The Offspring – Bad Habit
‘Smash’, ‘Americana’, ‘Ixnay’ and ‘Conspiracy’ were angry, loud and sweary, the perfect mix for angsty teenagers. Apart from being one of the most disappointing gigs of my young life (enough said about that, the better), Offspring’s albums were constantly playing in my house and in the car. We used to pack the car with sleeping bags, a tent, all the family, and drive to France. The car would be so stacked that, as the youngest, I’d be sat in the middle seat, on top of a bunch of stuff, and the whole family would belt out the words to Smash. Which in itself was pretty amazing, but Bad Habit stuck out as the song that brought us the most joy. Mum would try and turn down the middle bit (“You stupid dumbsht goddamn motherfcker!”), but half the time would get it wrong, which meant we got to shout swear words at the top of our lungs. Mint.

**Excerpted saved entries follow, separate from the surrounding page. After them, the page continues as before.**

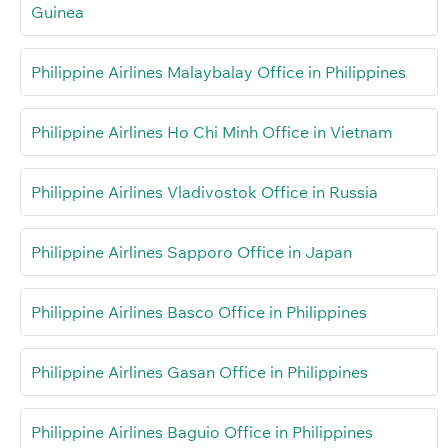
Guinea
Philippine Airlines Malaybalay Office in Philippines
Philippine Airlines Ho Chi Minh Office in Vietnam
Philippine Airlines Vladivostok Office in Russia
Philippine Airlines Sapporo Office in Japan
Philippine Airlines Basco Office in Philippines
Philippine Airlines Gasan Office in Philippines
Philippine Airlines Baguio Office in Philippines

Blink 182 – Every Time I Look For You
Pop-punk perfection. Every band I was in during secondary school (which was probably too many) covered this song; even if we never gigged, we used to smash Blink. The perfect blend of stupid, fun lyrics, catchy hooks and top harmonies meant Blink was a great place to start playing music and the songs, whilst being brilliantly written, were easy enough to access and learn. ‘Every Time I Look For You’ is a song that gets overlooked a lot in a great back catalogue, but it is definitely one of my favourite. I could’ve picked a bunch of Blink songs, but this one, again, probably made the most mix CDs.
Taken from the April 2023 issue of Upset. Bar Stool Preachers’ album ‘Above The Static’ is out 31st March.